No Ceasefire, but Netanyahu Proposes Trump for the Nobel Peace Prize
A new Global South bloc, the Hague Group, will meet July 15 in Bogotá to address Israel’s escalating crimes under international law.

When Israeli Prime Minister Netanyahu illegally began bombing Iran on June 13, he not only succeeded in significantly reducing media coverage of Gaza and undermining Trump’s nuclear diplomacy. He also derailed international efforts to address the underlying source of decades of regional instability: Israel’s illegal occupation of Palestine. Israel’s attack on Iran caused the UN to postpone a conference on the issue, cochaired by France and Saudi Arabia, set to begin on June 17. Proponents hoped it would generate a new international coalition dedicated to establishing a Palestinian state.
Now that broader regional war appears to have been averted, the international community must unite to stop Israel from starving and massacring Gaza and finally address the Israeli occupation, the festering wound that has driven instability in the Middle East for decades.
Netanyahu knows how to manipulate Trump. During his visit to the White House on Monday, he presented Trump with a nomination for the Nobel Peace Prize, an award that Trump has long coveted. Trump has already been nominated by the government of Pakistan as well as a member of Congress. The meeting did not produce a significant announcement, although speculation had swirled that Trump might announce an expansion of the Abraham Accords, perhaps to include Syria, or a ceasefire in Gaza.
But we have been here before. Even if a ceasefire is implemented, we know that Netanyahu will return to bombing Gaza whenever he chooses. A Trump-Netanyahu ceasefire will only provide a temporary respite from the unspeakable horrors that Palestinians in Gaza have had to endure for almost two years, which follow nearly two decades of a crippling blockade. Netanyahu has no intention of ending the Israeli occupation, and Trump has signaled his complete commitment to Netanyahu.
The rest of the world must act. As of now, France and Saudi Arabia have not yet announced if their UN conference will occur; a rescheduled conference might coincide with the UN General Assembly meeting in September. Even if the conference convenes, it is unclear whether the countries involved would impose real consequences on Israel.
Another coalition of countries has emerged that is willing to take action. The Hague Group, a coalition from the Global South cochaired by South Africa and Colombia, will meet in Bogotá on July 15 and 16 for an emergency ministerial meeting on how to stop Israel’s escalating violations of international law, including the crime of genocide. Francesca Albanese, the UN special rapporteur on the Occupied Palestinian Territories, recorded a video urging countries to attend, saying, “Every government that believes in international law and the future of humanity should be there.”

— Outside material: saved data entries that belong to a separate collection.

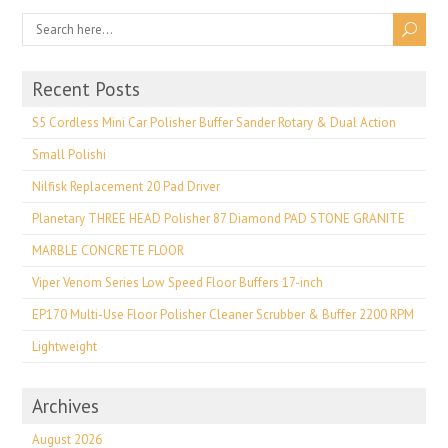
Recent Posts
S5 Cordless Mini Car Polisher Buffer Sander Rotary & Dual Action
Small Polishi
Nilfisk Replacement 20 Pad Driver
Planetary THREE HEAD Polisher 87 Diamond PAD STONE GRANITE
MARBLE CONCRETE FLOOR
Viper Venom Series Low Speed Floor Buffers 17-inch
EP170 Multi-Use Floor Polisher Cleaner Scrubber & Buffer 2200 RPM
Lightweight
Archives
August 2026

I was involved with the preparations for the now postponed UN conference, and I will be attending the emergency meeting in Bogotá, which I hope will help to galvanize a global movement to both stop Israel’s genocide and evade Washington’s efforts to shield Tel Aviv from accountability.
This is what I hope will come out of the emergency meeting in Bogotá: Where political will is greatest, states should impose an arms embargo on Israel; restrict visas and freeze the assets of all senior government and military officials; impose trade and import restrictions; bar Israeli participation in international cultural events and competitions. These measures reflect similar consequences imposed upon Russia for its illegal invasion of Ukraine.
For countries interested in less stringent but still meaningful sanctions, they could impose visa bans on Netanyahu and Gallant, the two Israeli leaders under International Criminal Court warrant, and label settlement goods at the point of sale.
Critics fear that the only countries that matter are those least likely to act: the United States, Germany, and the UK, which provide the bulk of weapons used in Israeli atrocities. Meanwhile, the EU is Israel’s largest trading partner, yet for the EU to act collectively often requires full consensus.
Yet that does not preclude EU members from taking individual action, as Ireland and Spain have done. Even in the absence of American or European participation, a coalition of the willing can impose real consequences, similar to international pressure on apartheid South Africa that eventually grew into a global movement.
If the international community continues to fail to impose consequences on Israel, this will reiterate the message of impunity that the world has sent Israel for decades, a message that emboldened members of the IDF to not only engage in horrifying abuses but to gleefully publish their crimes online.
Netanyahu briefly succeeded in distracting the world from Israel’s crimes in Gaza. The world must unite with coordinated action to finally impose consequences and end both the genocide and the occupation.